▶ **Extract provided**
* Start *
Dersu Uzala (book) explained

Dersu Uzala
Author:V. K. Arseniev
Country:United States
Language:English
Subject:Travelogue
Publisher:McPherson
Pub Date:October 1996
Isbn:978-0-929701-49-3

Dersu Uzala (Russian: Дерсу Узала; alternate U.S. titles: With Dersu the Hunter and Dersu the Trapper) is a 1923 memoir by the Russian explorer Vladimir Arsenyev, concerning his travels in the Russian Far East with the Goldi hunter Dersu Uzala.

The story was made into a 1975 film Dersu Uzala, directed by Akira Kurosawa.
* End *
▶ **Record excerpts**
* Start *
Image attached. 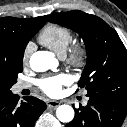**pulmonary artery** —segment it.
Instances as JSON below:
<instances>
[{
    "instance_id": "pulmonary-artery-1",
    "label": "pulmonary artery",
    "mask_w": 127,
    "mask_h": 127,
    "mask_svg": "<svg viewBox=\"0 0 127 127\" xmlns=\"http://www.w3.org/2000/svg\"><path fill=\"white\" fill-rule=\"evenodd\" d=\"M30 84L27 82H19L16 84V91H21L23 89L29 88Z\"/></svg>"
}]
</instances>
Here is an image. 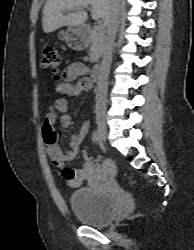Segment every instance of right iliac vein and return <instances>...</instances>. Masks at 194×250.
<instances>
[{
    "mask_svg": "<svg viewBox=\"0 0 194 250\" xmlns=\"http://www.w3.org/2000/svg\"><path fill=\"white\" fill-rule=\"evenodd\" d=\"M97 129H98V133H99L100 138L103 141H106V139H107V125H106L104 118L99 117L97 119Z\"/></svg>",
    "mask_w": 194,
    "mask_h": 250,
    "instance_id": "63e3f726",
    "label": "right iliac vein"
}]
</instances>
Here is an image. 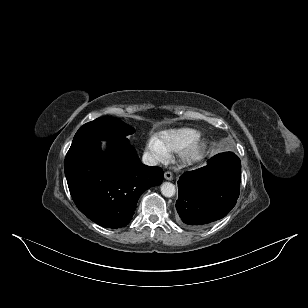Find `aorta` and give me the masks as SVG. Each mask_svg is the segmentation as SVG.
I'll return each instance as SVG.
<instances>
[{
  "label": "aorta",
  "mask_w": 308,
  "mask_h": 308,
  "mask_svg": "<svg viewBox=\"0 0 308 308\" xmlns=\"http://www.w3.org/2000/svg\"><path fill=\"white\" fill-rule=\"evenodd\" d=\"M175 186L170 182H164L161 185V193L165 197H172L175 195Z\"/></svg>",
  "instance_id": "762f6f07"
}]
</instances>
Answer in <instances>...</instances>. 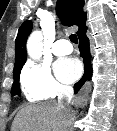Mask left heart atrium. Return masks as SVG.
Masks as SVG:
<instances>
[{
    "mask_svg": "<svg viewBox=\"0 0 117 131\" xmlns=\"http://www.w3.org/2000/svg\"><path fill=\"white\" fill-rule=\"evenodd\" d=\"M54 69L57 77L65 83L74 82L82 73V65L80 61L73 57L57 60Z\"/></svg>",
    "mask_w": 117,
    "mask_h": 131,
    "instance_id": "1",
    "label": "left heart atrium"
}]
</instances>
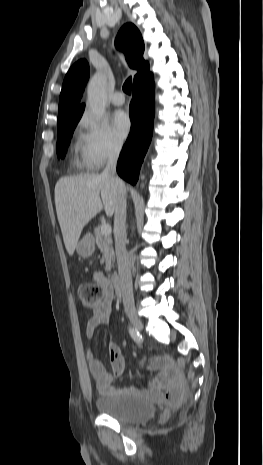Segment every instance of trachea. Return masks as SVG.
<instances>
[{
    "instance_id": "1",
    "label": "trachea",
    "mask_w": 263,
    "mask_h": 465,
    "mask_svg": "<svg viewBox=\"0 0 263 465\" xmlns=\"http://www.w3.org/2000/svg\"><path fill=\"white\" fill-rule=\"evenodd\" d=\"M131 85H132V77H129L123 85V91L126 94H131Z\"/></svg>"
}]
</instances>
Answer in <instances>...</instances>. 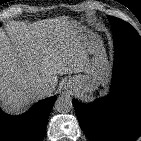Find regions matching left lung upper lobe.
I'll list each match as a JSON object with an SVG mask.
<instances>
[{
  "mask_svg": "<svg viewBox=\"0 0 141 141\" xmlns=\"http://www.w3.org/2000/svg\"><path fill=\"white\" fill-rule=\"evenodd\" d=\"M109 19L113 25L114 36L119 38L127 37L138 38L137 32L131 25L115 17H109Z\"/></svg>",
  "mask_w": 141,
  "mask_h": 141,
  "instance_id": "5c2ea615",
  "label": "left lung upper lobe"
}]
</instances>
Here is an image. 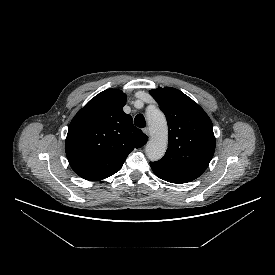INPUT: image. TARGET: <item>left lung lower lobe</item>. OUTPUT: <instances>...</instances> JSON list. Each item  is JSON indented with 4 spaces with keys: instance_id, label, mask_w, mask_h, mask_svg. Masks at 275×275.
I'll list each match as a JSON object with an SVG mask.
<instances>
[{
    "instance_id": "left-lung-lower-lobe-1",
    "label": "left lung lower lobe",
    "mask_w": 275,
    "mask_h": 275,
    "mask_svg": "<svg viewBox=\"0 0 275 275\" xmlns=\"http://www.w3.org/2000/svg\"><path fill=\"white\" fill-rule=\"evenodd\" d=\"M151 168L154 172V174L159 177L160 179H163L165 181L171 182V183H186L189 182L187 179L183 177L176 176L174 174H171L169 172L163 171L155 166H153L151 163Z\"/></svg>"
}]
</instances>
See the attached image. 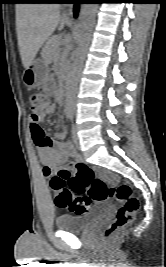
* End *
▶ **Tasks to complete**
• a. In the entry on the Dersu Uzala memoir, who directed the 1975 film based on the story?
• b. List every field label that appears in the information block at the top of the entry on the Dersu Uzala memoir.
• c. Resume the entry on the Dersu Uzala memoir after its final sentence with one further paragraph.

▶ **Results by task**
• a. Akira Kurosawa

• b. Author, Country, Language, Subject, Publisher, Pub Date, Isbn

• c.
Plot

Arsenyev tells of his travels in the Ussuri basin in the Russian Far East. Dersu Uzala (c. 1849 - 1908) was a Goldi hunter who acted as a guide for Arsenyev's surveying crew mapping the taiga from 1902 to 1907 and saved them from starvation and cold. Arsenyev portrays him as a simple yet great man, an animist who sees animals and plants as equal to man. From 1907, Arsenyev invited Dersu to live in his house in Khabarovsk as Dersu's failing sight hampered his ability to live as a hunter. In the spring of 1908, Dersu bade farewell to Arsenyev and walked back toward his home in the woods of the Primorsky Krai; he was killed before he could reach them, near the town of Korfovskiy, evidently for the highly valuable latest model Russian military rifle given to him by Arsenyev as a parting gift to replace his old, worn, Berdianka. He was buried in a hastily dug grave, unmarked but for Dersu's walking stick, stuck in the earth beside it by a heartsick Arsenyev.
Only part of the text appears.